The 361-54 vote on the measure sets up the likelihood that the Senate will follow suit today, handing Bush the first rebuff of the five vetoes he has issued. All of the votes against the override came from Republicans.
The Senate voted 81-12 for the bill in late September, 14 votes more than are needed for the two-thirds majority required for an override.
Bush had objected to the bill, the Water Resources Development Act, because it was about $9 billion higher than he wanted. Much of the funding would go to the Gulf Coast and the Florida Everglades.
But lawmakers on both sides of the aisle argued that the price tag was unusually high because Congress has not passed such a bill since 2000. Previously, a water resources bill had been adopted on a two-year schedule.
The bill contains literally hundreds of U.S. Army Corps of Engineers projects nationwide aimed at reducing flooding, improving navigation, rebuilding beaches and restoring the Everglades.
Unlike previous Bush vetoes, which have galvanized congressional Republicans to support the president, House GOP leaders were noticeably absent Tuesday from the debate.
Instead, the Republican floor leader on the bill, Rep. John Mica, R-Fla., directed the Republican members who spoke in favor of the override.

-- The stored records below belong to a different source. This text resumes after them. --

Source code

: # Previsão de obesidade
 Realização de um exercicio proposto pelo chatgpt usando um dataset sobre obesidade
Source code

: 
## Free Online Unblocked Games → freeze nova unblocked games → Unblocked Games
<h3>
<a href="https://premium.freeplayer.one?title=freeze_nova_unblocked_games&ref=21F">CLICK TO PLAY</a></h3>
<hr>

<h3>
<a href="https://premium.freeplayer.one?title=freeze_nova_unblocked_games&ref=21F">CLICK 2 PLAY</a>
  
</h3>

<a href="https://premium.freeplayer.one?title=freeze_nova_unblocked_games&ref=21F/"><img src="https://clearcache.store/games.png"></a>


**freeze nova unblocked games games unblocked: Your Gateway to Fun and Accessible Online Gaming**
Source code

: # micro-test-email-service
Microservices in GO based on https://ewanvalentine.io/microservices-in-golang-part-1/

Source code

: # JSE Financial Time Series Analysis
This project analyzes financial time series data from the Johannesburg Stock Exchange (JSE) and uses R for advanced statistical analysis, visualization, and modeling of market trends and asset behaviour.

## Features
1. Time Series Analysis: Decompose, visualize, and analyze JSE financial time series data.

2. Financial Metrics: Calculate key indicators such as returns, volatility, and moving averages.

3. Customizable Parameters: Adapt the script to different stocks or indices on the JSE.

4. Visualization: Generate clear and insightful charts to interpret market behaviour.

"I understand the president's commitment to fiscal responsibility," Mica said. But he noted that members of Congress "also have a responsibility to our infrastructure. We do need to invest in our infrastructure."
Mica noted that the bill merely authorizes projects, but that Congress will have further opportunities to determine how much is actually spent on each project.
Florida Gov. Charlie Crist, a Republican, issued a statement moments after the vote thanking the House for the override and urging the Senate "to do the same."
"Seven years ago, the state of Florida and our federal partners signed a historic agreement to restore this national treasure (the Everglades) for generations to come. Today's action reaffirms our federal partner's commitment."
While most of the hour-long debate focused on the need for local projects, particularly along the hurricane-ravage Gulf Coast, some of the comments took on a sharply partisan tone.
"It is very hard for me to understand how President Bush can spend $600 billion on his never-ending war and yet veto $23 billion on needed water projects," said Rep. Corrine Brown, D-Fla.
Republicans said they merely had a disagreement with Bush.
Rep. Bobby Jindal, a Republican who was recently elected governor of Louisiana, said the bill "is one of our top prioritiesso that we can repair our coast, repair our levees and keep our people safe. This is a bill that is long overdue."